> **Problem to work on**:
One line at a time, check the entries below for the word "with", and copy each line that has it.
*** Opening of Exercise data ***
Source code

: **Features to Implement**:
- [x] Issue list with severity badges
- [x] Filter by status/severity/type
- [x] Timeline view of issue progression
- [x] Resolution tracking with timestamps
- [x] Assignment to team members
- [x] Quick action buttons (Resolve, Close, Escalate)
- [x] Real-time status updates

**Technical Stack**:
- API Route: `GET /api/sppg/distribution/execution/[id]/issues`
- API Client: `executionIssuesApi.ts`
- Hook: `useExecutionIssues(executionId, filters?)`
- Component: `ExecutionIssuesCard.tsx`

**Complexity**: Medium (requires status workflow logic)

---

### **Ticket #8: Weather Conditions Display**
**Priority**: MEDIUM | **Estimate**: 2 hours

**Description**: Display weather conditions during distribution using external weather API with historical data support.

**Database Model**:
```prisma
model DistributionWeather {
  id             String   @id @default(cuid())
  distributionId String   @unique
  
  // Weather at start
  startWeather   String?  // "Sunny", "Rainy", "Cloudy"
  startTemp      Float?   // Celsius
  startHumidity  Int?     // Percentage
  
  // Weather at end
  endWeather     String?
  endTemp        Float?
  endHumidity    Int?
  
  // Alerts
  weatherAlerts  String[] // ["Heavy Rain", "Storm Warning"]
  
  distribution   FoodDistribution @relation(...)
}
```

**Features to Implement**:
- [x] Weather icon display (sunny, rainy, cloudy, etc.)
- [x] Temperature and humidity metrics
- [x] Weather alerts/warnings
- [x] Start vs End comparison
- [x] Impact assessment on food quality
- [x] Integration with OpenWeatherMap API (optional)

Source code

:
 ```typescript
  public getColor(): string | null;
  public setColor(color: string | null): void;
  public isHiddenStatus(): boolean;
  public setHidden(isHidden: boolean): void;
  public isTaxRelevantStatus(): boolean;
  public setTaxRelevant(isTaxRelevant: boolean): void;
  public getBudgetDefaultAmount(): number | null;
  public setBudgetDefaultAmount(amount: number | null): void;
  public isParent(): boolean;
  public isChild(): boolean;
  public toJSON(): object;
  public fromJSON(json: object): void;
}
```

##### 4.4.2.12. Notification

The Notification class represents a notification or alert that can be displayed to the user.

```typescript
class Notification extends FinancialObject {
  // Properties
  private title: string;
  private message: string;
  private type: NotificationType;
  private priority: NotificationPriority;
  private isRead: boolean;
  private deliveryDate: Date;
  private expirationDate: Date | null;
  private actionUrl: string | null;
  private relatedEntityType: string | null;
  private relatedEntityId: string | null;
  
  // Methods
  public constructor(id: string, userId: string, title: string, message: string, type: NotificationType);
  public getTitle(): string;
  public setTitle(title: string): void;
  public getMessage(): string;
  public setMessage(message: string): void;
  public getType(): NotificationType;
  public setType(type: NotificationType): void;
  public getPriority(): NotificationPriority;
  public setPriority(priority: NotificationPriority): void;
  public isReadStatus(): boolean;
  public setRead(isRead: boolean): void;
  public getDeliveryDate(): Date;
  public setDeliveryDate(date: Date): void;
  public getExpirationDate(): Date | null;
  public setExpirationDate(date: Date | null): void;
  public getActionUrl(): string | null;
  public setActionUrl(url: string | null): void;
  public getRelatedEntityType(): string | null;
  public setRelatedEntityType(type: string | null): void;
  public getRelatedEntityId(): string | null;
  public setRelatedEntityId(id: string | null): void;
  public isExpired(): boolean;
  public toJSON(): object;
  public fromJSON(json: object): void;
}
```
*** Close of Exercise data ***
> **Exercise answer**:
- [x] Issue list with severity badges
- [x] Resolution tracking with timestamps
**Description**: Display weather conditions during distribution using external weather API with historical data support.
- [x] Integration with OpenWeatherMap API (optional)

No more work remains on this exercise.